**** Information given ****

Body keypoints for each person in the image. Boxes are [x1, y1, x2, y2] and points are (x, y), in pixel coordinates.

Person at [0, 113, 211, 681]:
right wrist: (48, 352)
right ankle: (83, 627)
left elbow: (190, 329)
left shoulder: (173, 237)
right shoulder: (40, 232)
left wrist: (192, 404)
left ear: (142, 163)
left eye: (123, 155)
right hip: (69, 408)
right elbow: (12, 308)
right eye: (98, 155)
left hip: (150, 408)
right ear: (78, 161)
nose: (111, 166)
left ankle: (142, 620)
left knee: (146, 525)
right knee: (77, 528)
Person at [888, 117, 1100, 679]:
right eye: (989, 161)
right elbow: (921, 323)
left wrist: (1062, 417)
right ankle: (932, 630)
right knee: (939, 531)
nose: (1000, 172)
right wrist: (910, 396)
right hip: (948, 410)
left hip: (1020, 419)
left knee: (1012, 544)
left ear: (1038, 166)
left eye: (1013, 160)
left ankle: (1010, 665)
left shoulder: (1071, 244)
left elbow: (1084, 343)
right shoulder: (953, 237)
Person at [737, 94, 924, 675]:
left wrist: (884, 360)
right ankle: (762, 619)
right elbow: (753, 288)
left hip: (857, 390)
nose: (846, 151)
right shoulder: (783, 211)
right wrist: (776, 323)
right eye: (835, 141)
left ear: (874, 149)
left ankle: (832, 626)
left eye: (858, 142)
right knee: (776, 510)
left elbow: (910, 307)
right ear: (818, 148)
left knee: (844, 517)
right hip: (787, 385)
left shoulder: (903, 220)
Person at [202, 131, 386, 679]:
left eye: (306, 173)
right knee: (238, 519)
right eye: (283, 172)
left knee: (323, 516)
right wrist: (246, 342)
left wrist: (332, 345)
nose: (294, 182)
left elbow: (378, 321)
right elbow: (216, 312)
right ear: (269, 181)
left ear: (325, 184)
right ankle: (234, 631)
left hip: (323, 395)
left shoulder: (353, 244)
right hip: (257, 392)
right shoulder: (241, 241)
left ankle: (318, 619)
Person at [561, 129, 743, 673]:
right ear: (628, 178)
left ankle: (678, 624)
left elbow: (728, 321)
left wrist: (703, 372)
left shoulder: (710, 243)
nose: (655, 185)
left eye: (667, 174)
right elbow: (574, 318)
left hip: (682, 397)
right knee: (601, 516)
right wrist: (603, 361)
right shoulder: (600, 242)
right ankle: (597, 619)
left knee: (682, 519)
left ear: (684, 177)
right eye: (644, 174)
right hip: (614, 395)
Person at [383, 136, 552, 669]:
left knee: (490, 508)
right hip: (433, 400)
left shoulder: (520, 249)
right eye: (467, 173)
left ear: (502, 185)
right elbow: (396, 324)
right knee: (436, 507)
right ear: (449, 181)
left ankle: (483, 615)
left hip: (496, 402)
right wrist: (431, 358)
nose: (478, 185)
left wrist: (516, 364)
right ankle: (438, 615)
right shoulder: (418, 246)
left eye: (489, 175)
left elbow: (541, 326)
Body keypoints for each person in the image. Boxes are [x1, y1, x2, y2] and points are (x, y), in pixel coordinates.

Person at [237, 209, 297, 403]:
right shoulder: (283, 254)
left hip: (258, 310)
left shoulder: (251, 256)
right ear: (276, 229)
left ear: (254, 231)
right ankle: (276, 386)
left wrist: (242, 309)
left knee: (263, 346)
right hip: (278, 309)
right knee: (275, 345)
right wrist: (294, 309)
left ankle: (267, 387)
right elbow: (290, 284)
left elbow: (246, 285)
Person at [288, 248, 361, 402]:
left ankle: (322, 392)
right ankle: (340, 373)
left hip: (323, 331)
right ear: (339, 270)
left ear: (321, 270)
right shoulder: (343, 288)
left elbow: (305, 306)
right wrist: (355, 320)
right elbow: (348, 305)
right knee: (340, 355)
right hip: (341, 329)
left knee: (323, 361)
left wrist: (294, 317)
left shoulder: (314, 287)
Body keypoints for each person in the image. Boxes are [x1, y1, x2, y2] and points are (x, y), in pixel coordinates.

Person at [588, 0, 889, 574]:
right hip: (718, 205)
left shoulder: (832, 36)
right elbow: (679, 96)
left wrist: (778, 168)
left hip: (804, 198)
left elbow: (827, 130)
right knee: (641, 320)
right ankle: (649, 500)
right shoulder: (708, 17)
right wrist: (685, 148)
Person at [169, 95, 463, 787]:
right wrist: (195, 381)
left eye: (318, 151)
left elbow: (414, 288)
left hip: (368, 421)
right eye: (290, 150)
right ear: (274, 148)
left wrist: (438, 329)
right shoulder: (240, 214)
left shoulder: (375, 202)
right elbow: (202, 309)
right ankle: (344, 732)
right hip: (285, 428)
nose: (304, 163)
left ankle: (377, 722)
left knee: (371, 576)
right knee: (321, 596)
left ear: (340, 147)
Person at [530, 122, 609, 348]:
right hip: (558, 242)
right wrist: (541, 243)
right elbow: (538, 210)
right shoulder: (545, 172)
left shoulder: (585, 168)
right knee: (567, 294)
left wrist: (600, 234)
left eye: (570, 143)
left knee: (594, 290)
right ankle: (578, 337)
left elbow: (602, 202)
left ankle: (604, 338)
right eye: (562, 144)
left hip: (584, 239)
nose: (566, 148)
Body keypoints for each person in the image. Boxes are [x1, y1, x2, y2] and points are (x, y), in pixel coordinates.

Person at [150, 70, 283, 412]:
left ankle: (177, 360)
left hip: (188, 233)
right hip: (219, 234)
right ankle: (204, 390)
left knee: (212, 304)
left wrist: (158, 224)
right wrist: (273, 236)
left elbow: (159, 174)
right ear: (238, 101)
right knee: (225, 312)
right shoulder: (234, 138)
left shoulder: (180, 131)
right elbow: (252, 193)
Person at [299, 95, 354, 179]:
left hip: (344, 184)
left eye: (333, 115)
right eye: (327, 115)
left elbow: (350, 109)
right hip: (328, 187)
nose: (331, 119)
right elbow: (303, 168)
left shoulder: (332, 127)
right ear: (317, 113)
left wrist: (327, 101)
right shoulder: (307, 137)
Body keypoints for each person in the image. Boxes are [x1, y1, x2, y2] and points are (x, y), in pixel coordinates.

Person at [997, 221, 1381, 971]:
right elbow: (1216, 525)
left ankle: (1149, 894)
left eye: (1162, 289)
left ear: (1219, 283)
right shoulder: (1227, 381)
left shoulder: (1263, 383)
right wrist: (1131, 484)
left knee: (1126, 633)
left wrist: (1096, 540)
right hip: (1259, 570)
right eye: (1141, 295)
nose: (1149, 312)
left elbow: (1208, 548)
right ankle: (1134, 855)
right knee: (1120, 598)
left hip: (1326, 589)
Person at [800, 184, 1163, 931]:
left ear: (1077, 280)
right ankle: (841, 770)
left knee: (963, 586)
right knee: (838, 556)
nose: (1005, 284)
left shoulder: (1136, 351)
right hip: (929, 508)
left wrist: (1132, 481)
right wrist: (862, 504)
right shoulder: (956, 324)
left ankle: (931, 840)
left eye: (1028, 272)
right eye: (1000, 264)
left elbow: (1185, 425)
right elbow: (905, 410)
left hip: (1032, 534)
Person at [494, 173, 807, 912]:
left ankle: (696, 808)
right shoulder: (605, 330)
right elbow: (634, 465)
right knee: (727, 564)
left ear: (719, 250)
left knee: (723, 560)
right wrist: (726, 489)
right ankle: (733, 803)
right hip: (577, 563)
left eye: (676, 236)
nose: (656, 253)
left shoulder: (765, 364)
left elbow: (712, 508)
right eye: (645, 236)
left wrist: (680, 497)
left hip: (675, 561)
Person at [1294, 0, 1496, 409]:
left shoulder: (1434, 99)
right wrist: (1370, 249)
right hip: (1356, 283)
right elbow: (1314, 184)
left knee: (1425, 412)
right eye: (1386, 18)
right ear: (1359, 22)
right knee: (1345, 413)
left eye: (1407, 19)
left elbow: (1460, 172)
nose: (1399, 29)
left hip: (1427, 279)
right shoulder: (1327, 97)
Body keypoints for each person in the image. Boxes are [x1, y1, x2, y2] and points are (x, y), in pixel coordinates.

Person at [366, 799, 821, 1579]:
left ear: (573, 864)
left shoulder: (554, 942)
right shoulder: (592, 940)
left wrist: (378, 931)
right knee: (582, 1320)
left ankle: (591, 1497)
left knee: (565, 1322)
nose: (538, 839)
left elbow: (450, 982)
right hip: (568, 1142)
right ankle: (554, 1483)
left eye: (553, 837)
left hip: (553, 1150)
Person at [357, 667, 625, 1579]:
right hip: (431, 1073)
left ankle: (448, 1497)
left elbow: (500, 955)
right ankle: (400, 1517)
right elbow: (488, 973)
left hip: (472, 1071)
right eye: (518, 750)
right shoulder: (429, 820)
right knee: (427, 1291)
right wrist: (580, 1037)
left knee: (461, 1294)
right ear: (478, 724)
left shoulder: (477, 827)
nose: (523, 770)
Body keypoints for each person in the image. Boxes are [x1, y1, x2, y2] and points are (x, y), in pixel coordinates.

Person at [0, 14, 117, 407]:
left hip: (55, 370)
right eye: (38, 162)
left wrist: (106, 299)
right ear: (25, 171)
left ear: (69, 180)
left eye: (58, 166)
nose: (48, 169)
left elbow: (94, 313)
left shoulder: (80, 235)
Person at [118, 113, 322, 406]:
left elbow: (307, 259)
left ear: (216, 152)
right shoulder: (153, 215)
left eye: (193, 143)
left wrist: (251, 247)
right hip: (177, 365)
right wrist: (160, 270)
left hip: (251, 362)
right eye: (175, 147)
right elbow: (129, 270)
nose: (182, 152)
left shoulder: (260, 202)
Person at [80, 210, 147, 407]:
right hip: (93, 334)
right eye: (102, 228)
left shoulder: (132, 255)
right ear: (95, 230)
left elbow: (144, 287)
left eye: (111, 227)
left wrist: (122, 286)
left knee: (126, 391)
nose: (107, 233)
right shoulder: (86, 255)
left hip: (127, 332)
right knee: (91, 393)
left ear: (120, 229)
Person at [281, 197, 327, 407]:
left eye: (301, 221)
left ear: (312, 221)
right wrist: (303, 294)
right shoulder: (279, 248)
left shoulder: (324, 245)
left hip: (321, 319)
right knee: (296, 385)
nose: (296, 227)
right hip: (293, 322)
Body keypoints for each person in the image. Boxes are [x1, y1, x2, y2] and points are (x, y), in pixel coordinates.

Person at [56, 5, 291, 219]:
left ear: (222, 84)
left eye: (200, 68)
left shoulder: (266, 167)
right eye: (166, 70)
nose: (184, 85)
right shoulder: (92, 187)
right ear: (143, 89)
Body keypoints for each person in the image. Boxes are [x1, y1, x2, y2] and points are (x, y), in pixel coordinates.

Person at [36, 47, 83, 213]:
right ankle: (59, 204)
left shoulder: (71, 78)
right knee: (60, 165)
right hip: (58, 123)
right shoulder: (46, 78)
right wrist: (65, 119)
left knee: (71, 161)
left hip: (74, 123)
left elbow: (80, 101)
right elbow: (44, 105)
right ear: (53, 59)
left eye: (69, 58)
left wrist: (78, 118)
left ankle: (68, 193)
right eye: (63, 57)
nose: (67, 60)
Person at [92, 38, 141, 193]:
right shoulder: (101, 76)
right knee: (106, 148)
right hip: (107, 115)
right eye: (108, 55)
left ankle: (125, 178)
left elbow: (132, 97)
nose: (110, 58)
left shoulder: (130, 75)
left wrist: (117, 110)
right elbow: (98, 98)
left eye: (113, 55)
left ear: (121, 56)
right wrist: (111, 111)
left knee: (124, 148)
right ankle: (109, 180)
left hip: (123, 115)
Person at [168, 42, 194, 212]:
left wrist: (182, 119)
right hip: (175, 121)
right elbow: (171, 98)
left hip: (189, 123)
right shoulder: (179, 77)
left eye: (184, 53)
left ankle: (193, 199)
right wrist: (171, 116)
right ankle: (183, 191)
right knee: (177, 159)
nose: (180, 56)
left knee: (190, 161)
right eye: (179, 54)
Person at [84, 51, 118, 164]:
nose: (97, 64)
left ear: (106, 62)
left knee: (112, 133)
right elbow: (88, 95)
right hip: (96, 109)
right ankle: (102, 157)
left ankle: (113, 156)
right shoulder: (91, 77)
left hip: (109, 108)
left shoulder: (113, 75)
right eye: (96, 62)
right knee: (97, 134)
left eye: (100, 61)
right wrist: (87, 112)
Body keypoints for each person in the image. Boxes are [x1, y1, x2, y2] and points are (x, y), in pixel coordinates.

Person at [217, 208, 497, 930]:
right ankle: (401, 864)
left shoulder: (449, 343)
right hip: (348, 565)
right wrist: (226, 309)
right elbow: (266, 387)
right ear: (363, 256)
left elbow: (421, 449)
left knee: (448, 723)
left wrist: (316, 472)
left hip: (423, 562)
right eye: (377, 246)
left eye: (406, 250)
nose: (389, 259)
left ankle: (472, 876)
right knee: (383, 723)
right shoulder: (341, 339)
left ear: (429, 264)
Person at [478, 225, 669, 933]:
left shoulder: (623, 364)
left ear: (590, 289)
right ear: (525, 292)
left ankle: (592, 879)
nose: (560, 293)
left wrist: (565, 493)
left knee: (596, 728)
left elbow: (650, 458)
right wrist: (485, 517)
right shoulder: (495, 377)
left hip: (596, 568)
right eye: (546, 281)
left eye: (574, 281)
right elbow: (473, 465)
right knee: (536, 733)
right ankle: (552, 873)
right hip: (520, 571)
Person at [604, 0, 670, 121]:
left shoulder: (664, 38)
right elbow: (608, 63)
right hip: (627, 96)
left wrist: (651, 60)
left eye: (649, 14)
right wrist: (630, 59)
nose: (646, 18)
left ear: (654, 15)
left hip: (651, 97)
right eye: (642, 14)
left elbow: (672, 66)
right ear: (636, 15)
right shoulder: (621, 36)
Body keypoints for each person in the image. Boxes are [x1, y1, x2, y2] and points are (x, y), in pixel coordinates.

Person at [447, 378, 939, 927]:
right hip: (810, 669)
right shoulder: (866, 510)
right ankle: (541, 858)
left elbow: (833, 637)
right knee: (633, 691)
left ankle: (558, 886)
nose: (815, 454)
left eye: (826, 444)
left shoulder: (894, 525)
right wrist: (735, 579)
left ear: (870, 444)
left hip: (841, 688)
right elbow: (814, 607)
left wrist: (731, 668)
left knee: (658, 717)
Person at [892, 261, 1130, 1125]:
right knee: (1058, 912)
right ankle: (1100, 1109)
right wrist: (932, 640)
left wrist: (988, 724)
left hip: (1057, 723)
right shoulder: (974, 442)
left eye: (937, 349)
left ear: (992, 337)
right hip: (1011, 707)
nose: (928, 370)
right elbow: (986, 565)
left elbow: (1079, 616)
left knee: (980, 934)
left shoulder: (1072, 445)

****

## Problem to work on
When you reach the line holding "right eye: (96, 62)" in the records above, begin reproducing exactly, stop after the line holding "left elbow: (1079, 616)", and output nothing else.

## Solution to this task
right eye: (96, 62)
right knee: (97, 134)
left eye: (100, 61)
right wrist: (87, 112)
Body keypoints for each person in the image. Boxes are [x1, y1, x2, y2] and points are (x, y), in pixel coordinates.

Person at [217, 208, 497, 930]:
right ankle: (401, 864)
left shoulder: (449, 343)
right hip: (348, 565)
right wrist: (226, 309)
right elbow: (266, 387)
right ear: (363, 256)
left elbow: (421, 449)
left knee: (448, 723)
left wrist: (316, 472)
left hip: (423, 562)
right eye: (377, 246)
left eye: (406, 250)
nose: (389, 259)
left ankle: (472, 876)
right knee: (383, 723)
right shoulder: (341, 339)
left ear: (429, 264)
Person at [478, 225, 669, 933]:
left shoulder: (623, 364)
left ear: (590, 289)
right ear: (525, 292)
left ankle: (592, 879)
nose: (560, 293)
left wrist: (565, 493)
left knee: (596, 728)
left elbow: (650, 458)
right wrist: (485, 517)
right shoulder: (495, 377)
left hip: (596, 568)
right eye: (546, 281)
left eye: (574, 281)
right elbow: (473, 465)
right knee: (536, 733)
right ankle: (552, 873)
right hip: (520, 571)
Person at [604, 0, 670, 121]:
left shoulder: (664, 38)
right elbow: (608, 63)
right hip: (627, 96)
left wrist: (651, 60)
left eye: (649, 14)
right wrist: (630, 59)
nose: (646, 18)
left ear: (654, 15)
left hip: (651, 97)
right eye: (642, 14)
left elbow: (672, 66)
right ear: (636, 15)
right shoulder: (621, 36)
Body keypoints for each person in the image. Boxes are [x1, y1, x2, y2] and points are (x, y), in pixel coordinates.

Person at [447, 378, 939, 927]:
right hip: (810, 669)
right shoulder: (866, 510)
right ankle: (541, 858)
left elbow: (833, 637)
right knee: (633, 691)
left ankle: (558, 886)
nose: (815, 454)
left eye: (826, 444)
left shoulder: (894, 525)
right wrist: (735, 579)
left ear: (870, 444)
left hip: (841, 688)
right elbow: (814, 607)
left wrist: (731, 668)
left knee: (658, 717)
Person at [892, 261, 1130, 1125]:
right knee: (1058, 912)
right ankle: (1100, 1109)
right wrist: (932, 640)
left wrist: (988, 724)
left hip: (1057, 723)
right shoulder: (974, 442)
left eye: (937, 349)
left ear: (992, 337)
right hip: (1011, 707)
nose: (928, 370)
right elbow: (986, 565)
left elbow: (1079, 616)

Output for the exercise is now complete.